§ Dataset:
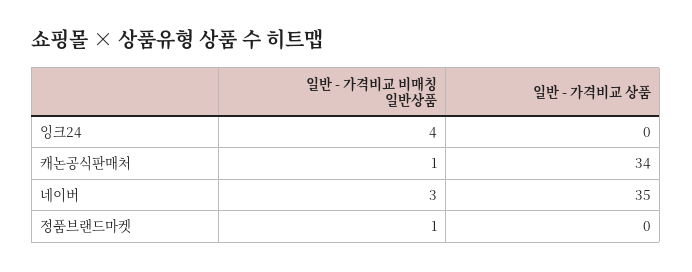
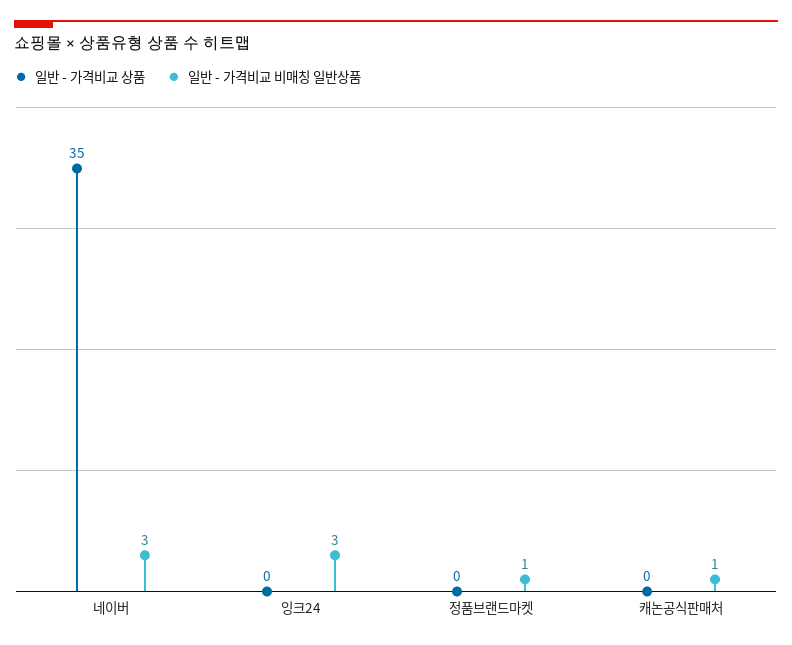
  {
    "일반 - 가격비교 비매칭 일반상품": {
-     "잉크24": 4,
+     "잉크24": 3,
      "캐논공식판매처": 1,
      "네이버": 3,
      "정품브랜드마켓": 1
    },
    "일반 - 가격비교 상품": {
      "잉크24": 0,
-     "캐논공식판매처": 34,
+     "캐논공식판매처": 0,
      "네이버": 35,
      "정품브랜드마켓": 0
    }
  }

§ Work instruction: Would you retype the material exactly, omitting each picture?

§ Your solution:
  {
    "일반 - 가격비교 비매칭 일반상품": {
-     "잉크24": 4,
+     "잉크24": 3,
      "캐논공식판매처": 1,
      "네이버": 3,
      "정품브랜드마켓": 1
    },
    "일반 - 가격비교 상품": {
      "잉크24": 0,
-     "캐논공식판매처": 34,
+     "캐논공식판매처": 0,
      "네이버": 35,
      "정품브랜드마켓": 0
    }
  }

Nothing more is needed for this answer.